Hogg’s repeated use of patterns of threes in The Souvenir sheds light on how she uses similar patterns more subtly in her previous films. In all of these films, she expands on the concept of a three-beat[2] from small moments to encompass entire scenes, usually defined by either the setting or the main activity depicted. In Unrelated, for example, there are three scenes in which the characters are swimming or distinctly placed by the swimming pool. In act one, Anna makes her first move from the world of the adults to the world of the young by swimming from one to the other at the lake. In act two, the family goes skinny dipping, and Anna stays in the pool too long with the naked teenage boys, crossing over into uncomfortable territory. In act three, when she is exiled from both the young and the old groups, she stands apart from the family, who are seated by the pool as they overhear a fight between Oakley and his father.
The Souvenir is a remarkable film on its own, but it is better understood as a continuation of Hogg’s previous films, as she expands on the themes and cinematic ideas that characterized her earlier work.
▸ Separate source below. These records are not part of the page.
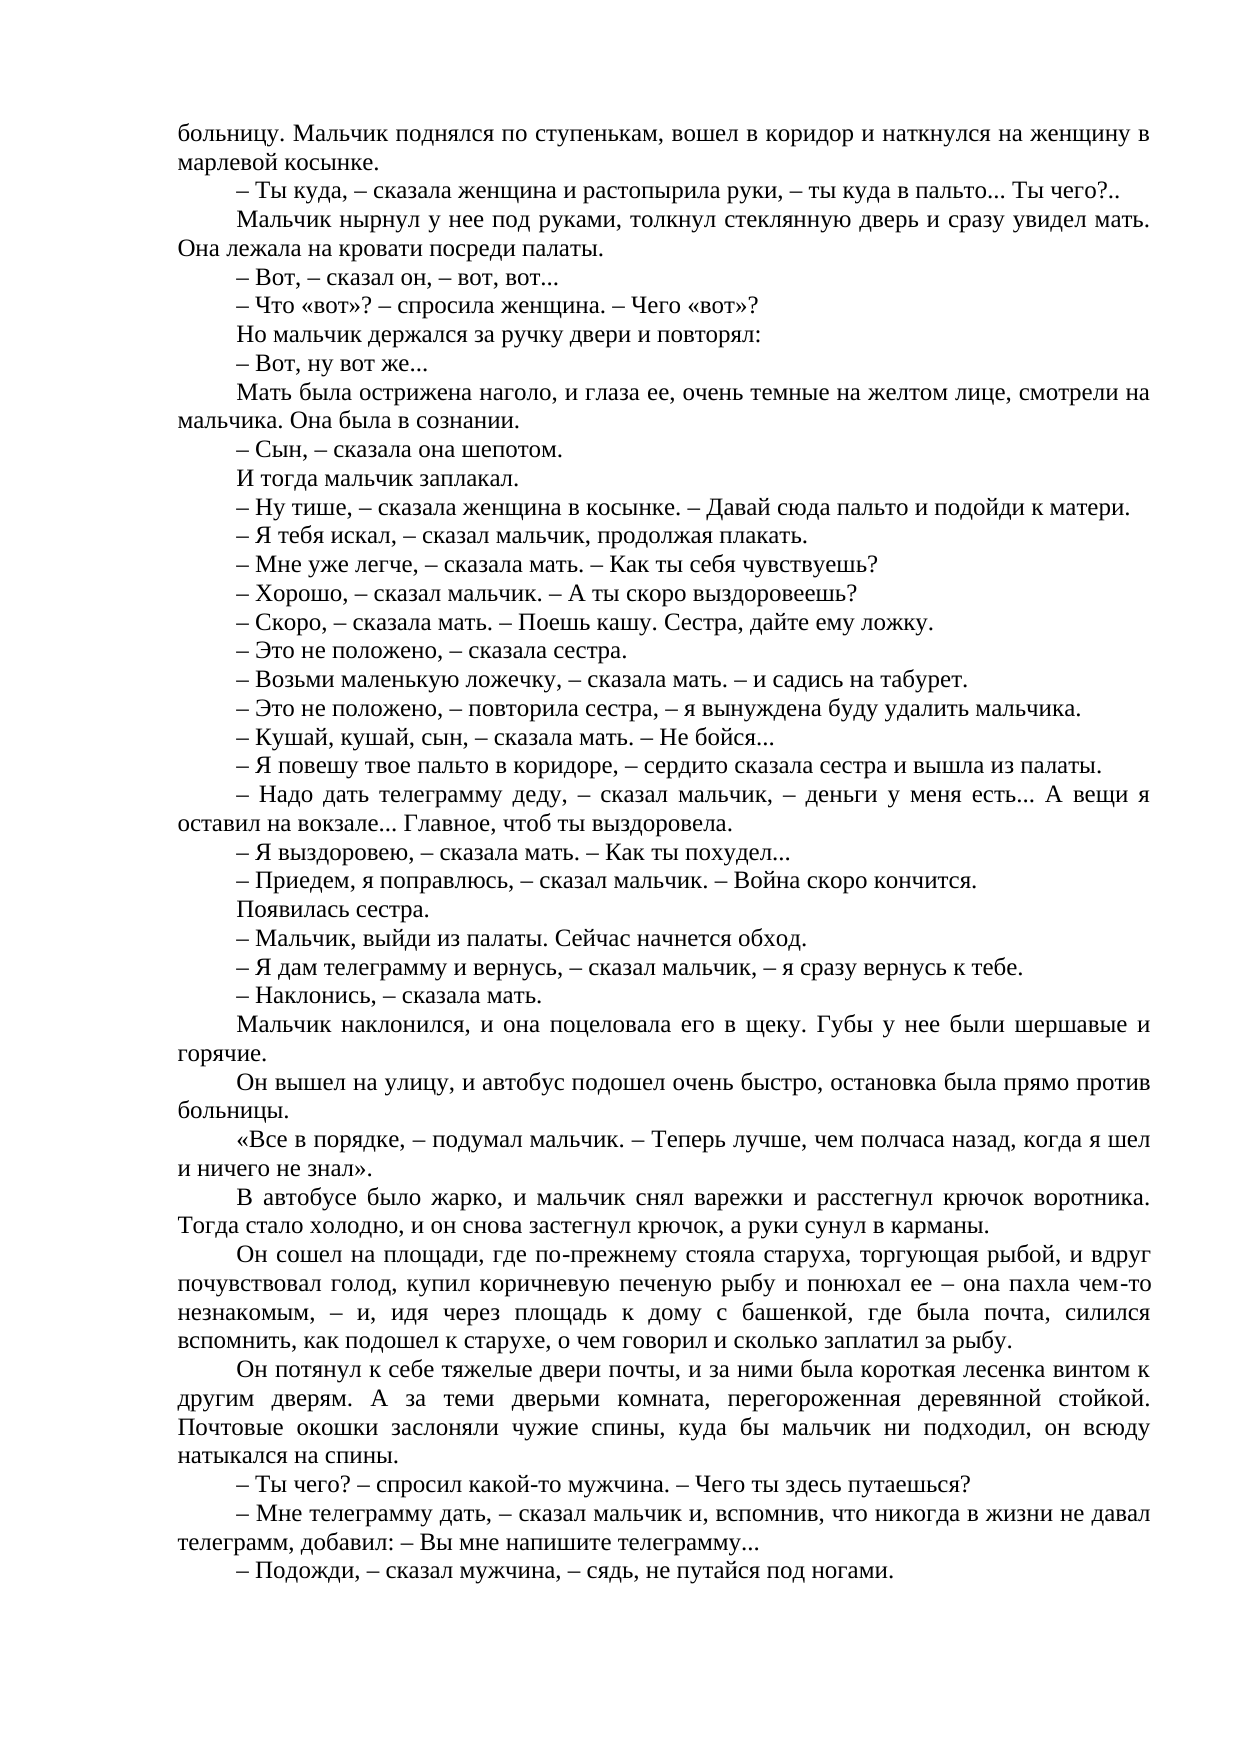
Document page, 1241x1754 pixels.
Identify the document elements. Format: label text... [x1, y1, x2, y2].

text Он потянул к себе тяжелые двери почты, и за ними была короткая лесенка винтом к другим дверям. А за теми дверьми комната, перегороженная деревянной стойкой. Почтовые окошки заслоняли чужие спины, куда бы мальчик ни подходил, он всюду натыкался на спины. [177, 1354, 1152, 1469]
text Он вышел на улицу, и автобус подошел очень быстро, остановка была прямо против больницы. [177, 1067, 1152, 1124]
text – Вот, ну вот же... [177, 348, 1152, 377]
text В автобусе было жарко, и мальчик снял варежки и расстегнул крючок воротника. Тогда стало холодно, и он снова застегнул крючок, а руки сунул в карманы. [177, 1182, 1152, 1239]
text – Это не положено, – сказала сестра. [177, 636, 1152, 664]
text – Мне уже легче, – сказала мать. – Как ты себя чувствуешь? [177, 549, 1152, 578]
text – Что «вот»? – спросила женщина. – Чего «вот»? [177, 291, 1152, 319]
text – Кушай, кушай, сын, – сказала мать. – Не бойся... [177, 722, 1152, 751]
text Он сошел на площади, где по-прежнему стояла старуха, торгующая рыбой, и вдруг почувствовал голод, купил коричневую печеную рыбу и понюхал ее – она пахла чем-то незнакомым, – и, идя через площадь к дому с башенкой, где была почта, силился вспомнить, как подошел к старухе, о чем говорил и сколько заплатил за рыбу. [177, 1239, 1152, 1354]
text – Ты куда, – сказала женщина и растопырила руки, – ты куда в пальто... Ты чего?.. [177, 176, 1152, 204]
text Мальчик нырнул у нее под руками, толкнул стеклянную дверь и сразу увидел мать. Она лежала на кровати посреди палаты. [177, 204, 1152, 262]
text – Надо дать телеграмму деду, – сказал мальчик, – деньги у меня есть... А вещи я оставил на вокзале... Главное, чтоб ты выздоровела. [177, 779, 1152, 837]
text – Приедем, я поправлюсь, – сказал мальчик. – Война скоро кончится. [177, 866, 1152, 894]
text Мать была острижена наголо, и глаза ее, очень темные на желтом лице, смотрели на мальчика. Она была в сознании. [177, 377, 1152, 434]
text – Скоро, – сказала мать. – Поешь кашу. Сестра, дайте ему ложку. [177, 607, 1152, 636]
text Появилась сестра. [177, 894, 1152, 923]
text – Наклонись, – сказала мать. [177, 981, 1152, 1009]
text – Подожди, – сказал мужчина, – сядь, не путайся под ногами. [177, 1556, 1152, 1584]
text – Мне телеграмму дать, – сказал мальчик и, вспомнив, что никогда в жизни не давал телеграмм, добавил: – Вы мне напишите телеграмму... [177, 1498, 1152, 1556]
text И тогда мальчик заплакал. [177, 463, 1152, 492]
text – Это не положено, – повторила сестра, – я вынуждена буду удалить мальчика. [177, 693, 1152, 722]
text – Сын, – сказала она шепотом. [177, 434, 1152, 463]
text – Ну тише, – сказала женщина в косынке. – Давай сюда пальто и подойди к матери. [177, 492, 1152, 521]
text Мальчик наклонился, и она поцеловала его в щеку. Губы у нее были шершавые и горячие. [177, 1009, 1152, 1067]
text – Вот, – сказал он, – вот, вот... [177, 262, 1152, 291]
text – Возьми маленькую ложечку, – сказала мать. – и садись на табурет. [177, 664, 1152, 693]
text – Я тебя искал, – сказал мальчик, продолжая плакать. [177, 521, 1152, 549]
text – Мальчик, выйди из палаты. Сейчас начнется обход. [177, 923, 1152, 952]
text – Хорошо, – сказал мальчик. – А ты скоро выздоровеешь? [177, 578, 1152, 607]
text – Я повешу твое пальто в коридоре, – сердито сказала сестра и вышла из палаты. [177, 751, 1152, 779]
text – Ты чего? – спросил какой-то мужчина. – Чего ты здесь путаешься? [177, 1469, 1152, 1498]
text – Я выздоровею, – сказала мать. – Как ты похудел... [177, 837, 1152, 866]
text «Все в порядке, – подумал мальчик. – Теперь лучше, чем полчаса назад, когда я шел и ничего не знал». [177, 1124, 1152, 1182]
text Но мальчик держался за ручку двери и повторял: [177, 319, 1152, 348]
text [177, 118, 1152, 176]
text – Я дам телеграмму и вернусь, – сказал мальчик, – я сразу вернусь к тебе. [177, 952, 1152, 981]
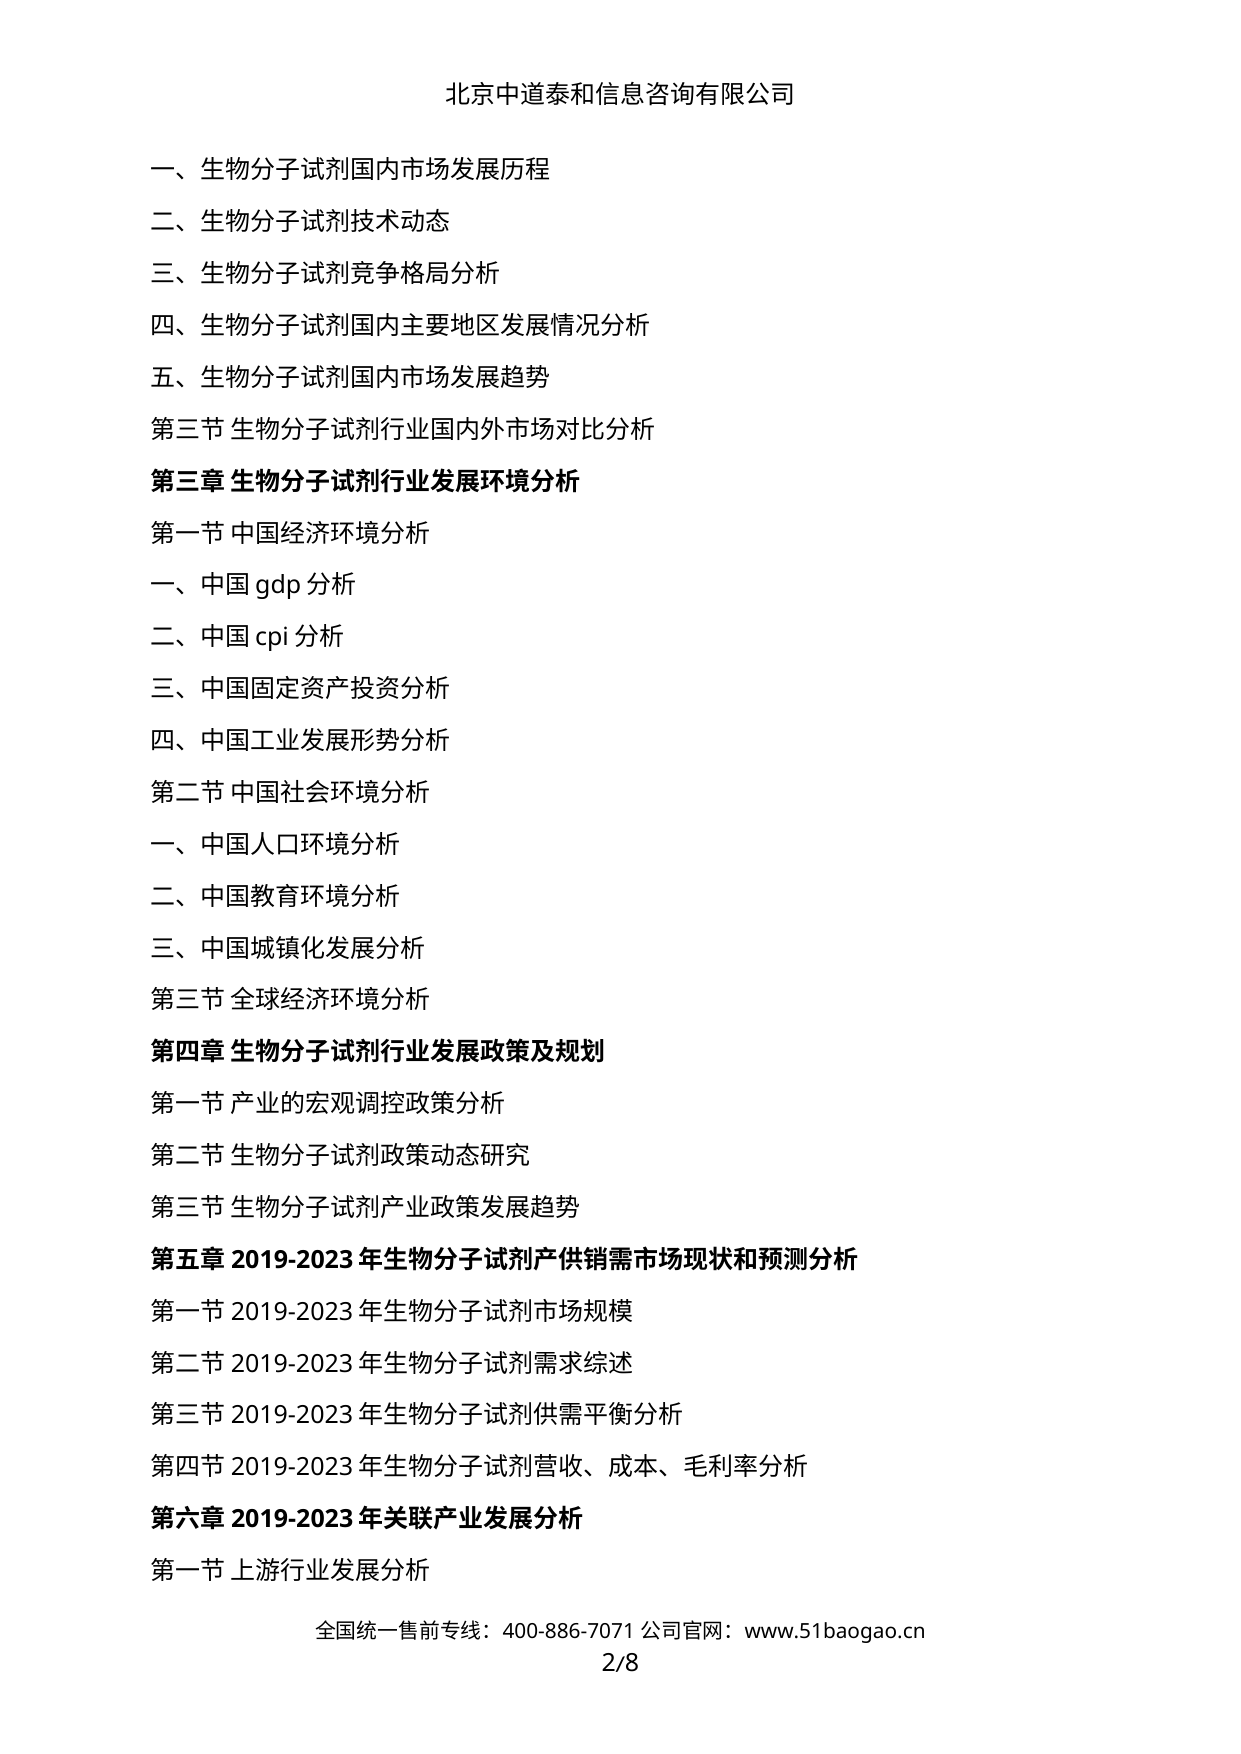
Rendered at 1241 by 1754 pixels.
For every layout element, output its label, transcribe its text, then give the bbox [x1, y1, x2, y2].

text 第三节 全球经济环境分析 [150, 980, 1090, 1016]
text 一、中国人口环境分析 [150, 824, 1090, 861]
text 第五章 2019-2023年生物分子试剂产供销需市场现状和预测分析 [150, 1239, 1090, 1276]
text 二、中国教育环境分析 [150, 876, 1090, 912]
text 第一节 中国经济环境分析 [150, 513, 1090, 549]
text 四、中国工业发展形势分析 [150, 721, 1090, 757]
text 第一节 2019-2023年生物分子试剂市场规模 [150, 1291, 1090, 1327]
text 第三节 生物分子试剂行业国内外市场对比分析 [150, 409, 1090, 446]
text 第三节 2019-2023年生物分子试剂供需平衡分析 [150, 1395, 1090, 1431]
text 第二节 生物分子试剂政策动态研究 [150, 1136, 1090, 1172]
text 一、生物分子试剂国内市场发展历程 [150, 150, 1090, 186]
text 五、生物分子试剂国内市场发展趋势 [150, 357, 1090, 394]
text 第一节 产业的宏观调控政策分析 [150, 1084, 1090, 1120]
text 三、中国城镇化发展分析 [150, 928, 1090, 964]
text 四、生物分子试剂国内主要地区发展情况分析 [150, 306, 1090, 342]
text 三、中国固定资产投资分析 [150, 669, 1090, 705]
text 第六章 2019-2023年关联产业发展分析 [150, 1499, 1090, 1535]
text 一、中国gdp分析 [150, 565, 1090, 601]
text 第二节 2019-2023年生物分子试剂需求综述 [150, 1343, 1090, 1379]
text 二、中国cpi分析 [150, 617, 1090, 653]
text 第四节 2019-2023年生物分子试剂营收、成本、毛利率分析 [150, 1447, 1090, 1483]
text 第一节 上游行业发展分析 [150, 1551, 1090, 1587]
text 三、生物分子试剂竞争格局分析 [150, 254, 1090, 290]
text 第二节 中国社会环境分析 [150, 772, 1090, 809]
text 第三节 生物分子试剂产业政策发展趋势 [150, 1187, 1090, 1224]
text 第四章 生物分子试剂行业发展政策及规划 [150, 1032, 1090, 1068]
text 二、生物分子试剂技术动态 [150, 202, 1090, 238]
text 第三章 生物分子试剂行业发展环境分析 [150, 461, 1090, 497]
For example, Hogg’s focus on family dynamics means her dinner table scenes are always rich with character information: knowing this, I paid particularly close attention to how Hogg shot family meals in The Souvenir. Similarly, Hogg’s earlier films are richer when viewed against The Souvenir, which represents a departure from her previous work. The focal points of The Souvenir shed light on dynamics Hogg has been quietly exploring throughout her career. In this book, through essays and interviews, we explore and analyze how The Souvenir is both a natural progression from Hogg’s previous work, and a break in form. At the same time, we offer a thoughtful exploration of Hogg’s entire cinematic oeuvre — the first full-length book dedicated entirely to Hogg’s process and films.